I Found 221 Bugs in vLLM. They All Had the Same Root Cause

2026-04-15 · Source: HackerNoon · Field: Technology & Digital — Artificial Intelligence & Machine Learning, Cybersecurity & Data Privacy, Software Development & Engineering · Depth: Advanced, medium

Summary

An audit of vLLM, a widely deployed open-source inference engine for large language models, revealed 221 instances of silent integer truncation vulnerabilities across its C++ and CUDA codebase. These truncations occur when PyTorch's `int64_t` tensor dimension return values are assigned to 32-bit `int` variables, discarding the upper 32 bits without warning. This can lead to GPU buffer overflows, as demonstrated when a crafted GGUF model file with a dimension value like 4,294,968,321 (2^32 + 513) causes an undersized buffer allocation. The issue is particularly exploitable in GGUF dequantization kernels, where tensor dimensions originate directly from the model file. Similar vulnerabilities have resulted in 10 CVEs in other GGUF-parsing inference engines like llama.cpp and Ollama, highlighting a recognized threat model for malicious model files.

Key takeaway

For CTOs and VPs of Engineering overseeing ML inference infrastructure, you must recognize model files as untrusted input. Your teams should immediately audit C++/CUDA codebases for silent integer truncations, particularly where PyTorch's `int64_t` tensor dimensions are cast to `int`. Implement explicit bounds checks or use `int64_t` consistently to prevent GPU buffer overflows and mitigate the risk of remote code execution via malicious model files, a threat already proven in other popular inference engines.

To do:
1. For each statement, say whether the vLLM audit text agrees with it. Answer yes or no, and quote the exact words from the text that decide it.
(a) The audit found 221 instances of silent integer truncation in vLLM's C++ and CUDA codebase.
(b) The truncations discard the lower 32 bits of the value.
(c) Similar vulnerabilities have led to 10 CVEs in other GGUF-parsing inference engines.
2. Write the next paragraph of the vLLM audit text, starting after its final sentence.
The listing that comes next is drawn from a separate source, unrelated to the vLLM audit text.

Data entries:

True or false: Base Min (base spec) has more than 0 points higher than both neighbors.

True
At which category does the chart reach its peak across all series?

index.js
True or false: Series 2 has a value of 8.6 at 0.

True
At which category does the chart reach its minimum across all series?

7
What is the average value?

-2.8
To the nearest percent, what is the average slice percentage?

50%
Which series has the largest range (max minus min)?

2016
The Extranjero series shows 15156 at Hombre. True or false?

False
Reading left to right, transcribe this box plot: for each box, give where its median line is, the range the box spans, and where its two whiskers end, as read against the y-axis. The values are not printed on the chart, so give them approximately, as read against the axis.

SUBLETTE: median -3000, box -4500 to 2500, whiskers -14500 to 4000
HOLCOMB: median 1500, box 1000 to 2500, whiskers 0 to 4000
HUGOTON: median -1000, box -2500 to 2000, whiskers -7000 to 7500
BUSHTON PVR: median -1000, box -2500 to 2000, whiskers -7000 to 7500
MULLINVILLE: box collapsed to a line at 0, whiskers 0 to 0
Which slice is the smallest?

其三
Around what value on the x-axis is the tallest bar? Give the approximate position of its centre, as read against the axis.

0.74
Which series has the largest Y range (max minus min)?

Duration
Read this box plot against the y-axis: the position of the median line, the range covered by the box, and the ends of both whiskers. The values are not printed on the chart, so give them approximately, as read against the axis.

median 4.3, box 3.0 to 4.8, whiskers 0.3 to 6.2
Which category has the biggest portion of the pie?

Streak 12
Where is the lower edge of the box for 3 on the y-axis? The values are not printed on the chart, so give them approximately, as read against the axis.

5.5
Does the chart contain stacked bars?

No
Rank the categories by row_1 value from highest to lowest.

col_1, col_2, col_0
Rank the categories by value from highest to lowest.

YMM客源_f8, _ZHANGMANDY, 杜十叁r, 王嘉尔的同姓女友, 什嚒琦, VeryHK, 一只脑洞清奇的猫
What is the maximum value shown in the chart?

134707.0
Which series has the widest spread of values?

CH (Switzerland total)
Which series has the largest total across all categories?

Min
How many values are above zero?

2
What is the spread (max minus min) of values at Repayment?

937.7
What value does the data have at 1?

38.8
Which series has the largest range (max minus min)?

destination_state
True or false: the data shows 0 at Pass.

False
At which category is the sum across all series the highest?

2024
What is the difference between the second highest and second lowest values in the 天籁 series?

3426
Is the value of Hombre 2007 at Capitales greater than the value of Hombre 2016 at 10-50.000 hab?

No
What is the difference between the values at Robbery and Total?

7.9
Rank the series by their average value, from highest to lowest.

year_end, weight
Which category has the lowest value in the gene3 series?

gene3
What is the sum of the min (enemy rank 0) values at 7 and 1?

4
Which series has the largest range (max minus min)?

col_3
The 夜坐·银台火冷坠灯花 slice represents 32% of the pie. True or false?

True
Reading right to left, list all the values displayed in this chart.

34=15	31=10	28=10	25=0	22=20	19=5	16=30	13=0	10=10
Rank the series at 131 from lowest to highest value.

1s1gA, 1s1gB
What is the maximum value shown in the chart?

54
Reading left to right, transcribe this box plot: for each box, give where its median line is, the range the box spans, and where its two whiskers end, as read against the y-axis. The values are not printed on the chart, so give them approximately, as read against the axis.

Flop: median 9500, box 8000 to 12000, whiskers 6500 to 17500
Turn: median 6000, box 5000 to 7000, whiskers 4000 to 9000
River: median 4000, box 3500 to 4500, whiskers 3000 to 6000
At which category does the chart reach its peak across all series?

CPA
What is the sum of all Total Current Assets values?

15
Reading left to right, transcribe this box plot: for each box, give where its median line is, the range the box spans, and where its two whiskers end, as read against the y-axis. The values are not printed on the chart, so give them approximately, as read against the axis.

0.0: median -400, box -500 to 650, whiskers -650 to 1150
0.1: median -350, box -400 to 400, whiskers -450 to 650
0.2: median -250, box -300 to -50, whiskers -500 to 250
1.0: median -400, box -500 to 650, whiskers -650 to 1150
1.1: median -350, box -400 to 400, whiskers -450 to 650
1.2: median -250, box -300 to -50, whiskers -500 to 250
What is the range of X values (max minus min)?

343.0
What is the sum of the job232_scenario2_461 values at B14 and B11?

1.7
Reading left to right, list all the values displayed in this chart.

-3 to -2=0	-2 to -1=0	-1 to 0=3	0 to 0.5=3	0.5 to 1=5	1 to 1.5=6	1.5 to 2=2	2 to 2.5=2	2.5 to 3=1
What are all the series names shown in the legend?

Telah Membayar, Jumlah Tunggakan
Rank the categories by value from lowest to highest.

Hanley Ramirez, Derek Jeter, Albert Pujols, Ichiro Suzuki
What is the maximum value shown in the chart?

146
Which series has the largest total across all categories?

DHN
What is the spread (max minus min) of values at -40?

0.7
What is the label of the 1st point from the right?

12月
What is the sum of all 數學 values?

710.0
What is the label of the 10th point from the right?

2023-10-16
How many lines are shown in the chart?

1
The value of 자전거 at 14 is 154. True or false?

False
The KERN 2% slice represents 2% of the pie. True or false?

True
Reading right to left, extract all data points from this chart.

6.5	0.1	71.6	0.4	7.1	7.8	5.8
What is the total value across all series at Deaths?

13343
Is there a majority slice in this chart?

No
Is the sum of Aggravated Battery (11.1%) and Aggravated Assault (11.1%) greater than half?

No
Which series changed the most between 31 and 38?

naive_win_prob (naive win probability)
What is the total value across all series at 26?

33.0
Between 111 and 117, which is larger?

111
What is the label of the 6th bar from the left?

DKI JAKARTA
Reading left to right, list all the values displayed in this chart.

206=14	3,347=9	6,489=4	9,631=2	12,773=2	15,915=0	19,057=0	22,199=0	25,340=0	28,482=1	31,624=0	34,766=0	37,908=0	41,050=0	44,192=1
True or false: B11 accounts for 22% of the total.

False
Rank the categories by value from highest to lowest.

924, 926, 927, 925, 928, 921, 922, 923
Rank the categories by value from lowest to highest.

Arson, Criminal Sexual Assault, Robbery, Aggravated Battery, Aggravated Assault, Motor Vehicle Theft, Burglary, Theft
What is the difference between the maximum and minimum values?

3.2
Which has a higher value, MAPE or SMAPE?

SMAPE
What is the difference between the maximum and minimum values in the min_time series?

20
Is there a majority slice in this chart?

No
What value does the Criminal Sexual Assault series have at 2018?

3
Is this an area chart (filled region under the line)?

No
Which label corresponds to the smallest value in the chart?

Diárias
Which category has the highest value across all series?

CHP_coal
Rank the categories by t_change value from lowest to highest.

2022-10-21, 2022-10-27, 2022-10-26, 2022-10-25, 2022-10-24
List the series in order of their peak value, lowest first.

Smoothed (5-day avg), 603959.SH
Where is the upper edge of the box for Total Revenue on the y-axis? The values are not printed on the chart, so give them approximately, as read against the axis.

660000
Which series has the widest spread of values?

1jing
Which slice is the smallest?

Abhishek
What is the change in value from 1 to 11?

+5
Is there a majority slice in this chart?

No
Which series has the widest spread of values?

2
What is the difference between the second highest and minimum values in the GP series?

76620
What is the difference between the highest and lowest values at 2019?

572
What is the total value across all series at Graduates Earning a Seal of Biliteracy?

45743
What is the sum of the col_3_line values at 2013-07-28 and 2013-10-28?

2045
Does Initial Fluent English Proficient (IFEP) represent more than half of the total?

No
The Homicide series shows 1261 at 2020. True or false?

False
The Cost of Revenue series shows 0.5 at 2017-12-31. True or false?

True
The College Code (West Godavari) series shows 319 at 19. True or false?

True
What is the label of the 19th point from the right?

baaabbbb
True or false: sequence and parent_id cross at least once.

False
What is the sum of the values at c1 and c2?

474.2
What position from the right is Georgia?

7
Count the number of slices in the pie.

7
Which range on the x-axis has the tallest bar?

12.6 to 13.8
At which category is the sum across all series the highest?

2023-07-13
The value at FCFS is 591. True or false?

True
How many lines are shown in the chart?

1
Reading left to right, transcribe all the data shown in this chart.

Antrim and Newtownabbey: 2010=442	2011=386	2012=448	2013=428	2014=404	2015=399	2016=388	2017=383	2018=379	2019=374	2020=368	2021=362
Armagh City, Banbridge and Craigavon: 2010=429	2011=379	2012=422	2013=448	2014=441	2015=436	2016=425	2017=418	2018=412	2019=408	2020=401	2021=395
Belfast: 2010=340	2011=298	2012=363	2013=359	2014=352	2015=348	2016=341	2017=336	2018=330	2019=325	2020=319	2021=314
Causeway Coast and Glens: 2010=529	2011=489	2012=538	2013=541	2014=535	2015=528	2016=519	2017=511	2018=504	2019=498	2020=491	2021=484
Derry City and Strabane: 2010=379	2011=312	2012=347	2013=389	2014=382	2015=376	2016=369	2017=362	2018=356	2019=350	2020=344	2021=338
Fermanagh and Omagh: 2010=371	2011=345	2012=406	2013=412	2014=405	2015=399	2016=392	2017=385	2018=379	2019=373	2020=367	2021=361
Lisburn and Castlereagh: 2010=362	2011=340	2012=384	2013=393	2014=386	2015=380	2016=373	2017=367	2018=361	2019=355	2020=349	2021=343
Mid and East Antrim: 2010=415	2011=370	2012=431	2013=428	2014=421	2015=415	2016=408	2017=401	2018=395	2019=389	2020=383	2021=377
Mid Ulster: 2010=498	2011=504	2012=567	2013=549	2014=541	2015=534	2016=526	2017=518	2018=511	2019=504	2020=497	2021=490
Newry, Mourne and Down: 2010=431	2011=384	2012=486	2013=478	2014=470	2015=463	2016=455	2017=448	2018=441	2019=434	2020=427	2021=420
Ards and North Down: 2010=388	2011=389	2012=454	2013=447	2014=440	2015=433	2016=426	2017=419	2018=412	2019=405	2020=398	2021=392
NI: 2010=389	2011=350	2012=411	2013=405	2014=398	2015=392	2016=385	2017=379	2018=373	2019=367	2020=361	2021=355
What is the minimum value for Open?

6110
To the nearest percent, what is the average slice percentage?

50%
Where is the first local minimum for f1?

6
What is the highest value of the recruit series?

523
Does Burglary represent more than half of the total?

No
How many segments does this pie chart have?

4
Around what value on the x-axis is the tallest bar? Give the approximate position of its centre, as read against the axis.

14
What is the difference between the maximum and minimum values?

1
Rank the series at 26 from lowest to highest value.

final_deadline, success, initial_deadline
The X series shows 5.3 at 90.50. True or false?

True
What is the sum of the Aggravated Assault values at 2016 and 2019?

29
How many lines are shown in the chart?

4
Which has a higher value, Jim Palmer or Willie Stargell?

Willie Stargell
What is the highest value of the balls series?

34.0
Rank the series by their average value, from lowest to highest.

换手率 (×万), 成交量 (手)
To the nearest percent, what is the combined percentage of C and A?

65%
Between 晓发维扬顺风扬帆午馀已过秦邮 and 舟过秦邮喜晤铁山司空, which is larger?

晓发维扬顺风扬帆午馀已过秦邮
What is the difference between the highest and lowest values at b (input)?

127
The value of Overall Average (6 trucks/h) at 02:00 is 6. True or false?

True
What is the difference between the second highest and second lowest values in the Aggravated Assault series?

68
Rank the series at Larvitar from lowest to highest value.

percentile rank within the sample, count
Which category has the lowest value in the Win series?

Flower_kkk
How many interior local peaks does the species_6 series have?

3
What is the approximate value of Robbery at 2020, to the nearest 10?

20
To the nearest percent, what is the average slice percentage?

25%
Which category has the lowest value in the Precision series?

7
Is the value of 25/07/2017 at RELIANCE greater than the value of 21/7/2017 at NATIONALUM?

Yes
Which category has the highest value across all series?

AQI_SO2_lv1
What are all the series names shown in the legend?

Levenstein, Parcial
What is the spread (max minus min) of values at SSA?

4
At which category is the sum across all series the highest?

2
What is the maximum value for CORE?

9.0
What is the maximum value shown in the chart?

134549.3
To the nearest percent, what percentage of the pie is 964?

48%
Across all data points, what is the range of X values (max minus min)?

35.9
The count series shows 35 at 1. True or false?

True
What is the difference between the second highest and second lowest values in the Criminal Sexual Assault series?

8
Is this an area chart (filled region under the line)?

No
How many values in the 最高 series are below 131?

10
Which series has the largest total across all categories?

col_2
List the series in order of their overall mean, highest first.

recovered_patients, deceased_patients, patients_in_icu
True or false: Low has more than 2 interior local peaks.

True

Answers to the tasks:
1.
(a) Yes: "revealed 221 instances of silent integer truncation vulnerabilities across its C++ and CUDA codebase"
(b) No: "discarding the upper 32 bits without warning"
(c) Yes: "Similar vulnerabilities have resulted in 10 CVEs in other GGUF-parsing inference engines like llama.cpp and Ollama"

2.
Key insights

Silent integer truncation in ML inference engines creates a critical, unaddressed vulnerability class via crafted model files.

Principles

• Model files are untrusted input.
• Validate all values read from model files.
• Memory corruption via crafted files is a recognized threat.

Method

Replace `int` with `int64_t` for tensor dimension variables in C++/CUDA code, or add explicit bounds checks (`TORCH_CHECK`) when 32-bit integers are required, to prevent silent truncation.

In practice

• Audit C++/CUDA code for `int64_t` to `int` assignments.
• Implement explicit bounds checks for tensor dimensions.
• Treat all model file metadata as untrusted input.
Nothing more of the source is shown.